Team 102 is shaping up to be one of the most interesting groups John Beilein has coached at Michigan.
The Wolverines could be good down the road. According to Beilein, they aren’t “very good right now.” There’s plenty of variance.
Thursday afternoon, one day before the Wolverines’ exhibition against Grand Valley State, Beilein commented on the challenges he’s faced with this team.
There are a lot of new faces. Michigan could face a “100 percent remodel” if injuries to key players occur. Beilein has had to dial things back for younger players.
The other day, in a secret scrimmage against Toledo, he called a play that he’s “used for years” — and then realized it might not work, because he doesn’t have Derrick Walton Jr., Trey Burke or Darius Morris on the roster.
Who he does have is Moritz Wagner. And though Beilein wouldn’t name his starting lineup for Friday’s exhibition, he did say that Wagner will start. The junior forward is no longer a wildcard, like he was his first two years. Michigan needs him to be a sure thing. And Wagner certainly seems to understand that.
He’s the man now, and he’s had to adjust accordingly.
“(Wagner’s) definitely grown tremendously and really embracing leadership,” Beilein said Thursday afternoon. “That was one of the things, when he decided that he was going to continue with his career at Michigan and not go to the NBA, was, ‘Coach, I want to lead this team.’
“It’s great to have that and at this point, there’s far less maintenance in practice to get him back focused, whether it was a bad foul (or a bad play).”
The Wolverines will need Wagner’s scoring.

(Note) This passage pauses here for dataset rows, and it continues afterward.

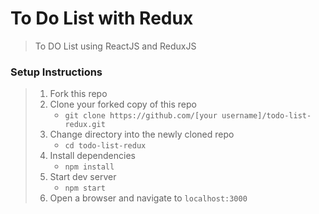 # To Do List with Redux

> To DO List using ReactJS and ReduxJS

### Setup Instructions

> 1. Fork this repo
> 1. Clone your forked copy of this repo
>    - `git clone https://github.com/[your username]/todo-list-redux.git`
> 1. Change directory into the newly cloned repo
>    - `cd todo-list-redux`
> 1. Install dependencies 
>    - `npm install`
> 1. Start dev server
>    - `npm start`
> 1. Open a browser and navigate to `localhost:3000`


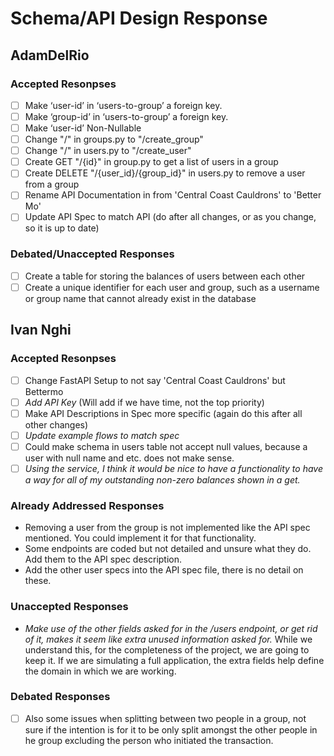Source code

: # Schema/API Design Response
## AdamDelRio
### Accepted Resonpses
- [ ] Make ‘user-id’ in ‘users-to-group’ a foreign key.
- [ ] Make ‘group-id’ in ‘users-to-group’ a foreign key.
- [ ] Make ‘user-id’ Non-Nullable 
- [ ] Change "/" in groups.py to "/create_group"
- [ ] Change "/" in users.py to "/create_user"
- [ ] Create GET "/{id}" in group.py to get a list of users in a group
- [ ] Create DELETE "/{user_id}/{group_id}" in users.py to remove a user from a group
- [ ] Rename API Documentation in from 'Central Coast Cauldrons' to 'Better Mo'
- [ ] Update API Spec to match API (do after all changes, or as you change, so it is up to date)
### Debated/Unaccepted Responses
- [ ] Create a table for storing the balances of users between each other
- [ ] Create a unique identifier for each user and group, such as a username or group name that cannot already exist in the database

## Ivan Nghi
### Accepted Resonpses
- [ ] Change FastAPI Setup to not say 'Central Coast Cauldrons' but Bettermo
- [ ] _Add API Key_ (Will add if we have time, not the top priority)
- [ ] Make API Descriptions in Spec more specific (again do this after all other changes)
- [ ] _Update example flows to match spec_
- [ ] Could make schema in users table not accept null values, because a user with null name and etc. does not make sense.
- [ ] _Using the service, I think it would be nice to have a functionality to have a way for all of my outstanding non-zero balances shown in a get._

### Already Addressed Responses
- Removing a user from the group is not implemented like the API spec mentioned. You could implement it for that functionality.
- Some endpoints are coded but not detailed and unsure what they do. Add them to the API spec description.
- Add the other user specs into the API spec file, there is no detail on these.

### Unaccepted Responses
- _Make use of the other fields asked for in the /users endpoint, or get rid of it, makes it seem like extra unused information asked for._ While we understand this, for the completeness of the project, we are going to keep it. If we are simulating a full application, the extra fields help define the domain in which we are working.

### Debated Responses
- [ ] Also some issues when splitting between two people in a group, not sure if the intention is for it to be only split amongst the other people in he group excluding the person who initiated the transaction.
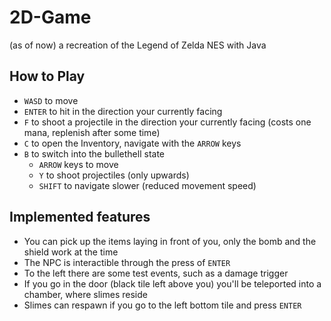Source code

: # 2D-Game
(as of now) a recreation of the Legend of Zelda NES with Java


## How to Play
- `WASD` to move
- `ENTER` to hit in the direction your currently facing
- `F` to shoot a projectile in the direction your currently facing (costs one mana, replenish after some time)
- `C` to open the Inventory, navigate with the `ARROW` keys
- `B` to switch into the bullethell state
   - `ARROW` keys to move
   - `Y` to shoot projectiles (only upwards)
   - `SHIFT` to navigate slower (reduced movement speed)

## Implemented features
- You can pick up the items laying in front of you, only the bomb and the shield work at the time
- The NPC is interactible through the press of `ENTER`
- To the left there are some test events, such as a damage trigger
- If you go in the door (black tile left above you) you'll be teleported into a chamber, where slimes reside
- Slimes can respawn if you go to the left bottom tile and press `ENTER`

They’ll need him to rebound, perhaps more than he has in the past. They’ll need him to make more plays. And they’ll need him to continue developing as a leader like he already has throughout the offseason.
Wagner pointed to Walton and Caris LeVert as players whose example he’s followed. He said the way Walton changed his mentality halfway through last season — “like a switch” — was very impressive. Just as impressive was the way LeVert led Michigan two years ago.
“I always think back to how Caris led this team my freshman year was very impressive just for me,” Wagner said. “… Seeing that for the first time in my life, how the dude just led the team by not even talking a lot, just doing his thing and being responsible and being very sharp in what he’s doing.”
As Wagner said Thursday, he’s always been a talker. But he wouldn’t call himself a born leader. It’s a different mentality, Wagner says. And he’s had to embrace his new role by being more responsible in everything he does. He doesn’t have the ability to check out mentally after making mistakes in practice. He’s held accountable this year for those types of lapses — and he has to hold others accountable, as well.
“We had a moment yesterday where I made a mistake,” recalled fifth-year senior forward Duncan Robinson. “And as the coaches say, I was ‘carrying the suitcase’ and carrying the play with me. (Wagner) actually got on me about it to have that next play mentality.
“I thought, ‘Wait, that’s usually me saying that to you.’ So I think he’s grown a lot in that area — just his emotional maturity.”
Wagner was asked whether he carries a chip on the shoulder, considering Michigan is often overlooked at the beginning of the year. He said he definitely does — that he enjoys being the hunter.
And yes, the Wolverines could certainly be seen as the hunter. But for Wagner himself, that isn’t the case anymore. Whether he likes it or not, he’s facing serious expectations now, both on and off the court.
Wagner said Thursday that he doesn’t see the “leader thing” as a big deal. But the fact remains: he’s made serious strides in that area since last season. And for a team with a lot of question marks, that’s surely a good sign from one of Michigan’s few sure things.